As of February 1, 2016, the Internet radio pioneer Live365 has closed shop.
I imagine many SWLing Post readers are familiar with Live365, especially if you have a WiFi radio with the Live365 app.
While I’ve never been an avid listener of Live365, I have certainly enjoyed a wide variety of independent Internet radio stations via the platform.
Why did Live365 close shop? Here’s what Forbes.com suggests:
“It is rumored that the service is being forced into early retirement because of new royalty rates that digital radio producers now need to adhere to. Late in 2015, the Copyright Royalty Board handed down its decision about what internet radio services will need to pay per stream, and it apparently hurt Live365 so much that it can no longer afford for the rights to play music. Companies like Pandora lobbied hard for the court to lower royalty rates for the next five years, and while certain kinds of streams will cost internet radio stations and services less, it will cost platforms more overall to continue to play music.
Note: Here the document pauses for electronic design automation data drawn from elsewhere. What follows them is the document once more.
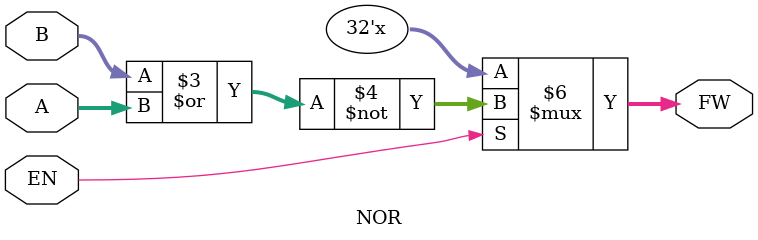
<source format=v>
module NOR(FW,A,B,EN);
    parameter N=32;
    input [N-1:0] A,B;
    input EN;
    output reg [N-1:0] FW;
    
    always @(A,B,EN) begin
        if(EN==1) FW<=~(B|A);
        else FW<=32'bz;
    end
endmodule

</source>
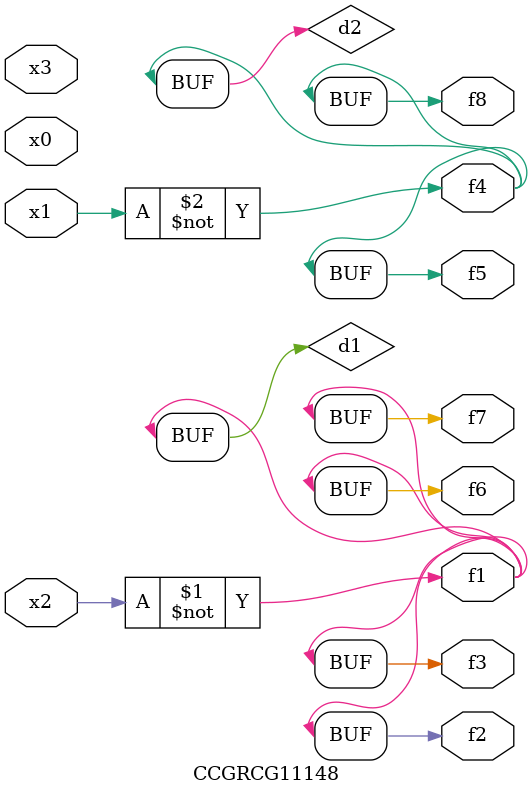
<source format=v>
module CCGRCG11148(
	input x0, x1, x2, x3,
	output f1, f2, f3, f4, f5, f6, f7, f8
);

	wire d1, d2;

	xnor (d1, x2);
	not (d2, x1);
	assign f1 = d1;
	assign f2 = d1;
	assign f3 = d1;
	assign f4 = d2;
	assign f5 = d2;
	assign f6 = d1;
	assign f7 = d1;
	assign f8 = d2;
endmodule

</source>
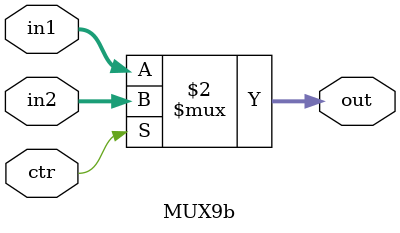
<source format=sv>
module MUX9b(in1, in2, ctr, out);

input [9 : 0] in1, in2;
input ctr;
output [9 : 0] out;

assign out = (ctr == 1) ? in2 : in1;

endmodule 
</source>
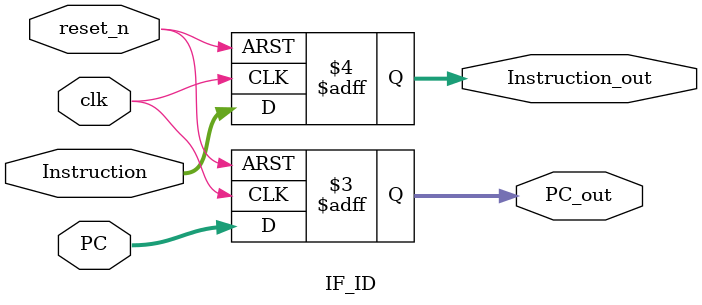
<source format=v>
`timescale 1ns / 1ps


module IF_ID(
    input clk,
    input reset_n,
    input [31:0] PC,
    input [31:0] Instruction,
    output reg [31:0] PC_out,
    output reg [31:0] Instruction_out
    );
    always @(posedge clk or negedge reset_n) begin
        if(!reset_n) begin
            PC_out<=0;
            Instruction_out<=0;
        end
        else begin
             PC_out<=PC;
             Instruction_out<=Instruction;
        end 
    end
endmodule

</source>
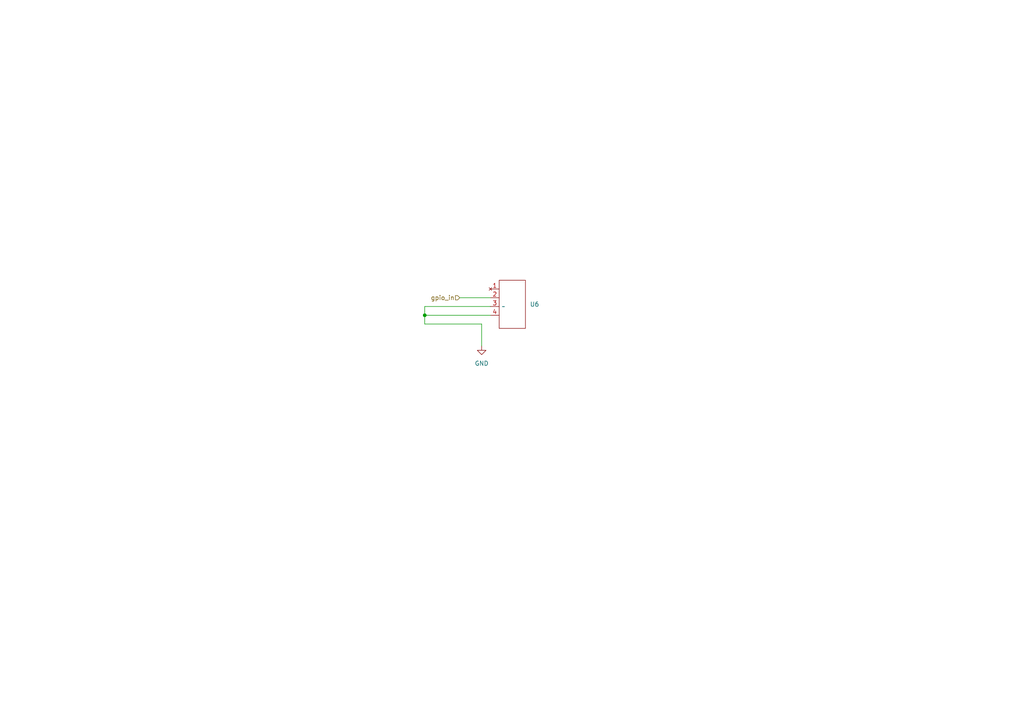
<source format=kicad_sch>
(kicad_sch (version 20230121) (generator eeschema)

  (uuid fa66b980-0d42-40cc-9d8c-4429195c0947)

  (paper "A4")

  

  (junction (at 123.19 91.44) (diameter 0) (color 0 0 0 0)
    (uuid 0a52a37f-4e15-41bd-ac55-1d77fce3d515)
  )

  (wire (pts (xy 123.19 88.9) (xy 142.24 88.9))
    (stroke (width 0) (type default))
    (uuid 0f614792-c6a8-4970-ae07-0eef37a95f60)
  )
  (wire (pts (xy 123.19 93.98) (xy 139.7 93.98))
    (stroke (width 0) (type default))
    (uuid 1b09ba81-8fb6-409e-a700-ce5208d04be1)
  )
  (wire (pts (xy 133.35 86.36) (xy 142.24 86.36))
    (stroke (width 0) (type default))
    (uuid 239c7bc1-f059-4155-b530-1a9ebe5f0250)
  )
  (wire (pts (xy 139.7 93.98) (xy 139.7 100.33))
    (stroke (width 0) (type default))
    (uuid 308ed27d-4c5c-4289-b669-1c6fbd734256)
  )
  (wire (pts (xy 123.19 88.9) (xy 123.19 91.44))
    (stroke (width 0) (type default))
    (uuid 46f2ba5b-8219-49e2-bf80-9579b53a88a8)
  )
  (wire (pts (xy 123.19 91.44) (xy 123.19 93.98))
    (stroke (width 0) (type default))
    (uuid 4d07c9e1-87db-4b0c-a35e-5b751a67109f)
  )
  (wire (pts (xy 123.19 91.44) (xy 142.24 91.44))
    (stroke (width 0) (type default))
    (uuid f6e824d5-a022-4b97-9cef-d649923a467c)
  )

  (hierarchical_label "gpio_in" (shape input) (at 133.35 86.36 180) (fields_autoplaced)
    (effects (font (size 1.27 1.27)) (justify right))
    (uuid a32278a1-3403-4fb5-978c-b8ae6f5a5be9)
  )

  (symbol (lib_id "power:GND") (at 139.7 100.33 0) (unit 1)
    (in_bom yes) (on_board yes) (dnp no) (fields_autoplaced)
    (uuid d95eede4-1206-4c63-8840-398f47c9cf0d)
    (property "Reference" "#PWR021" (at 139.7 106.68 0)
      (effects (font (size 1.27 1.27)) hide)
    )
    (property "Value" "GND" (at 139.7 105.41 0)
      (effects (font (size 1.27 1.27)))
    )
    (property "Footprint" "" (at 139.7 100.33 0)
      (effects (font (size 1.27 1.27)) hide)
    )
    (property "Datasheet" "" (at 139.7 100.33 0)
      (effects (font (size 1.27 1.27)) hide)
    )
    (pin "1" (uuid 61c1c27a-ca19-4294-9a82-dde1d0567a27))
    (instances
      (project "rp2040_game_con"
        (path "/32b25fb9-11f5-420f-9912-2217f2803260/53580d96-3e47-4a41-b763-c578e621d155"
          (reference "#PWR021") (unit 1)
        )
      )
    )
  )

  (symbol (lib_id "cdog_symbols:Tactile_Button_C2888437") (at 146.05 88.9 0) (unit 1)
    (in_bom yes) (on_board yes) (dnp no) (fields_autoplaced)
    (uuid e6dd09a0-00e2-457f-b565-42f12e2738a5)
    (property "Reference" "U6" (at 153.67 88.265 0)
      (effects (font (size 1.27 1.27)) (justify left))
    )
    (property "Value" "~" (at 146.05 88.9 0)
      (effects (font (size 1.27 1.27)))
    )
    (property "Footprint" "cdog:Game_Conn_Button_C221902" (at 146.05 88.9 0)
      (effects (font (size 1.27 1.27)) hide)
    )
    (property "Datasheet" "" (at 146.05 88.9 0)
      (effects (font (size 1.27 1.27)) hide)
    )
    (property "LCSC" "C221902" (at 146.05 88.9 0)
      (effects (font (size 1.27 1.27)) hide)
    )
    (pin "1" (uuid 66168797-70e5-4126-a551-440af485fa91))
    (pin "4" (uuid 586459f1-317a-46e4-a5a4-0f71cadb2f1a))
    (pin "3" (uuid 6dfc0b12-9b50-4d5f-a154-f65a9133b4bb))
    (pin "2" (uuid 18d00fdb-ae93-4d72-8234-f77d0dac00a7))
    (instances
      (project "rp2040_game_con"
        (path "/32b25fb9-11f5-420f-9912-2217f2803260/53580d96-3e47-4a41-b763-c578e621d155"
          (reference "U6") (unit 1)
        )
      )
    )
  )
)

</source>
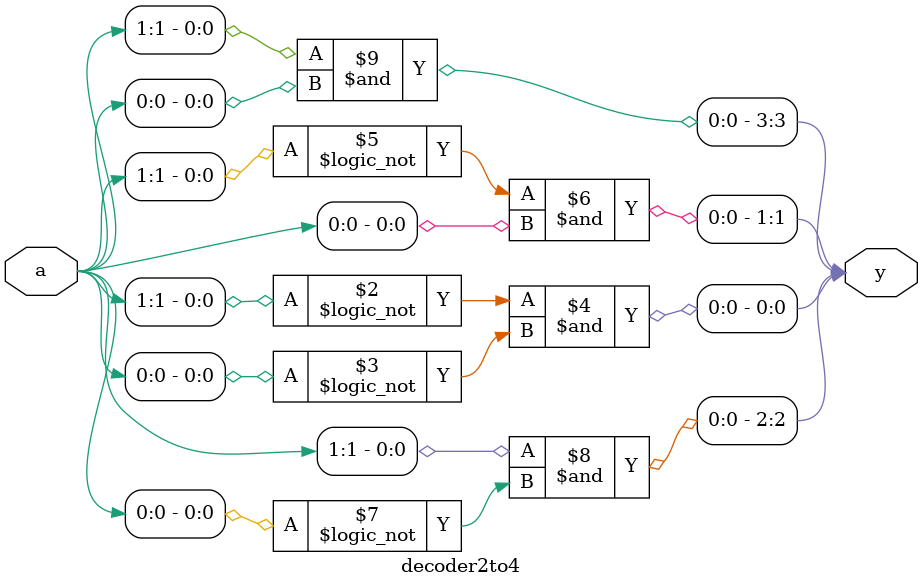
<source format=v>
module decoder2to4 (input [1:0] a, output [3:0] y);

reg [3:0] y;

always @ (a)
begin
    y[0] = !a[1] & !a[0];
    y[1] = !a[1] & a[0];
    y[2] = a[1] & !a[0];
    y[3] = a[1] & a[0];
end
        
        
endmodule 
</source>
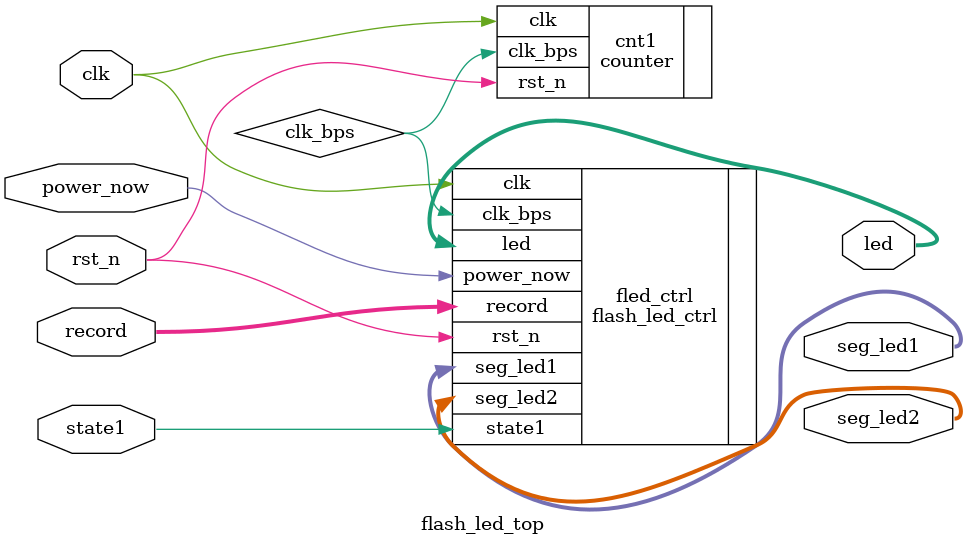
<source format=v>
`timescale 1ns / 1ps


module flash_led_top(//里程显示
    input clk,
    input rst_n,
    input power_now,
    input state1,
    input [26:0] record,
    output  [7:0] led,//八个灯的使能，用流水灯
    output [7:0] seg_led1,
    output [7:0] seg_led2
   
    );
    counter cnt1(.clk(clk),.rst_n(rst_n),.clk_bps(clk_bps));
    flash_led_ctrl fled_ctrl(.clk(clk),
                          .rst_n(rst_n),
                          .clk_bps(clk_bps),
                          .power_now(power_now),
                          .state1(state1),
                          .record(record),
                          .led(led),
                          .seg_led1(seg_led1),
                          .seg_led2(seg_led2));





endmodule

</source>
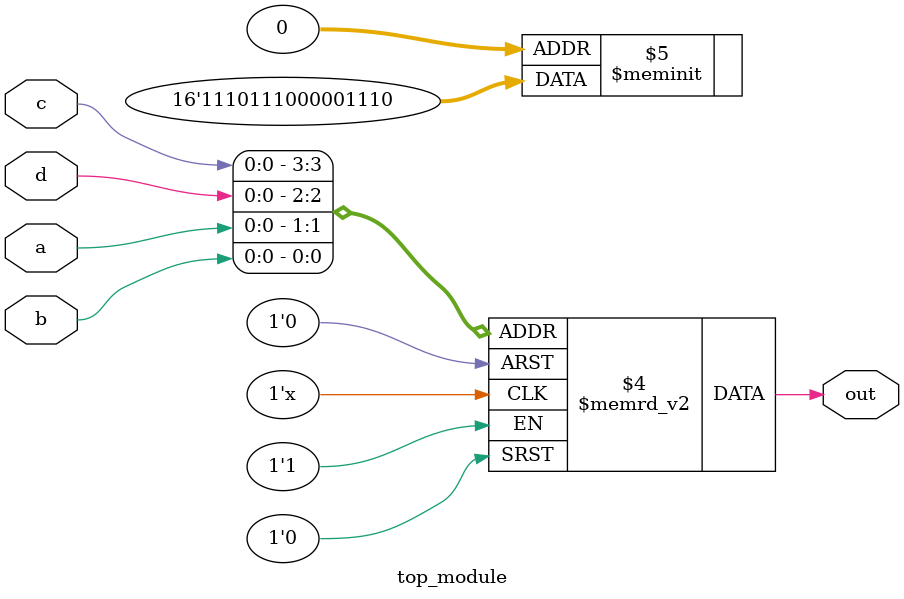
<source format=sv>
module top_module (
    input a,
    input b,
    input c,
    input d,
    output reg out
);

always @(*) begin
    case ({c, d, a, b})
        // cd = 00
        4'b0000: out = 1'b0; // ab -> 00
        4'b0001: out = 1'b1; // ab -> 01
        4'b0010: out = 1'b1; // ab -> 10
        4'b0011: out = 1'b1; // ab -> 11

        // cd = 01
        4'b0100: out = 1'b0; // ab -> 00
        4'b0101: out = 1'b0; // ab -> 01
        4'b0110: out = 1'b0; // ab -> 10
        4'b0111: out = 1'b0; // ab -> 11

        // cd = 10
        4'b1000: out = 1'b0; // ab -> 00
        4'b1001: out = 1'b1; // ab -> 01
        4'b1010: out = 1'b1; // ab -> 10
        4'b1011: out = 1'b1; // ab -> 11

        // cd = 11
        4'b1100: out = 1'b0; // ab -> 00
        4'b1101: out = 1'b1; // ab -> 01
        4'b1110: out = 1'b1; // ab -> 10
        4'b1111: out = 1'b1; // ab -> 11

        default: out = 1'b0; // Default to 0 for safety
    endcase
end

endmodule

</source>
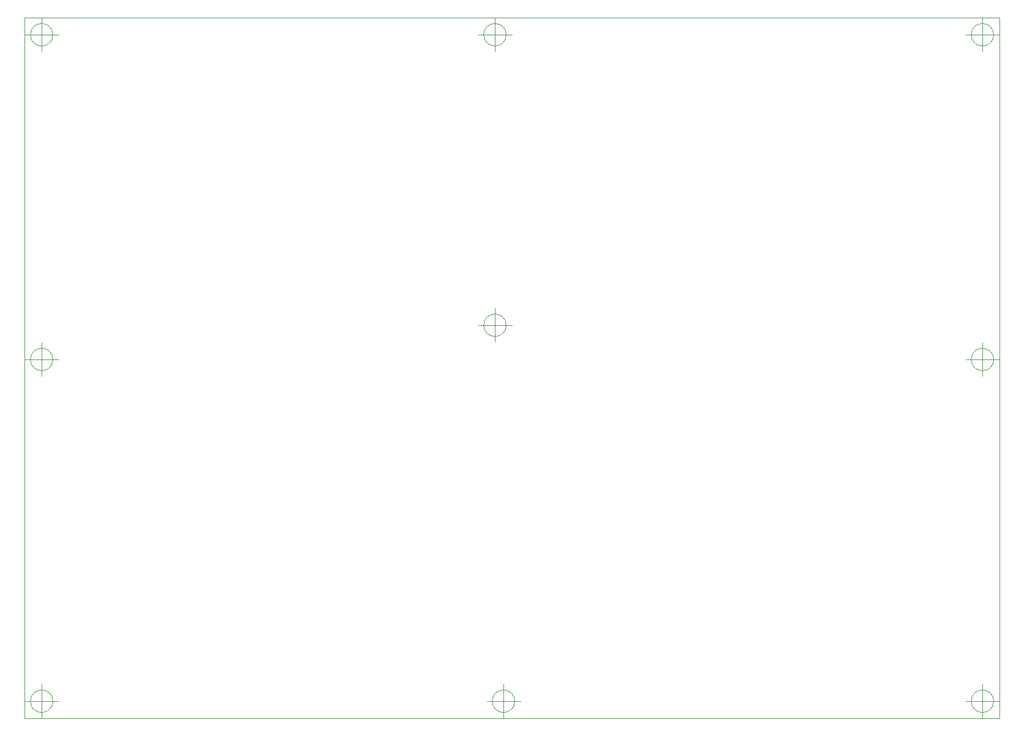
<source format=gbr>
%TF.GenerationSoftware,KiCad,Pcbnew,5.1.8*%
%TF.CreationDate,2020-12-04T02:47:43+00:00*%
%TF.ProjectId,controller_mixer_pcb,636f6e74-726f-46c6-9c65-725f6d697865,rev?*%
%TF.SameCoordinates,Original*%
%TF.FileFunction,Profile,NP*%
%FSLAX46Y46*%
G04 Gerber Fmt 4.6, Leading zero omitted, Abs format (unit mm)*
G04 Created by KiCad (PCBNEW 5.1.8) date 2020-12-04 02:47:43*
%MOMM*%
%LPD*%
G01*
G04 APERTURE LIST*
%TA.AperFunction,Profile*%
%ADD10C,0.050000*%
%TD*%
G04 APERTURE END LIST*
D10*
X129936666Y-41910000D02*
G75*
G03*
X129936666Y-41910000I-1666666J0D01*
G01*
X125770000Y-41910000D02*
X130770000Y-41910000D01*
X128270000Y-39410000D02*
X128270000Y-44410000D01*
X202326666Y-140970000D02*
G75*
G03*
X202326666Y-140970000I-1666666J0D01*
G01*
X198160000Y-140970000D02*
X203160000Y-140970000D01*
X200660000Y-138470000D02*
X200660000Y-143470000D01*
X131206666Y-140970000D02*
G75*
G03*
X131206666Y-140970000I-1666666J0D01*
G01*
X127040000Y-140970000D02*
X132040000Y-140970000D01*
X129540000Y-138470000D02*
X129540000Y-143470000D01*
X62626666Y-140970000D02*
G75*
G03*
X62626666Y-140970000I-1666666J0D01*
G01*
X58460000Y-140970000D02*
X63460000Y-140970000D01*
X60960000Y-138470000D02*
X60960000Y-143470000D01*
X62626666Y-90170000D02*
G75*
G03*
X62626666Y-90170000I-1666666J0D01*
G01*
X58460000Y-90170000D02*
X63460000Y-90170000D01*
X60960000Y-87670000D02*
X60960000Y-92670000D01*
X202326666Y-90170000D02*
G75*
G03*
X202326666Y-90170000I-1666666J0D01*
G01*
X198160000Y-90170000D02*
X203160000Y-90170000D01*
X200660000Y-87670000D02*
X200660000Y-92670000D01*
X129936666Y-85090000D02*
G75*
G03*
X129936666Y-85090000I-1666666J0D01*
G01*
X125770000Y-85090000D02*
X130770000Y-85090000D01*
X128270000Y-82590000D02*
X128270000Y-87590000D01*
X62626666Y-41910000D02*
G75*
G03*
X62626666Y-41910000I-1666666J0D01*
G01*
X58460000Y-41910000D02*
X63460000Y-41910000D01*
X60960000Y-39410000D02*
X60960000Y-44410000D01*
X202326666Y-41910000D02*
G75*
G03*
X202326666Y-41910000I-1666666J0D01*
G01*
X198160000Y-41910000D02*
X203160000Y-41910000D01*
X200660000Y-39410000D02*
X200660000Y-44410000D01*
X203200000Y-39370000D02*
X58420000Y-39370000D01*
X203200000Y-143510000D02*
X203200000Y-39370000D01*
X58420000Y-143510000D02*
X203200000Y-143510000D01*
X58420000Y-39370000D02*
X58420000Y-143510000D01*
M02*

</source>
This may not be the only reason why Live365 is going out of business, but it appears to have been a factor.”
I’m sure the new royalty rates had had a major influence on the decision to close down. Here’s a screen capture of the parting message from Live365’s web site:
That is the conundrum of Internet streaming services: the more listeners, the more it costs to broadcast due to both bandwidth and royalties. Your success–especially when the music industry moves toward higher costs and more restrictions–might very well lead to your demise.
Perhaps this is where traditional over-the-air radio still has a small advantage–though the barrier of entry is much higher than Internet broadcasting.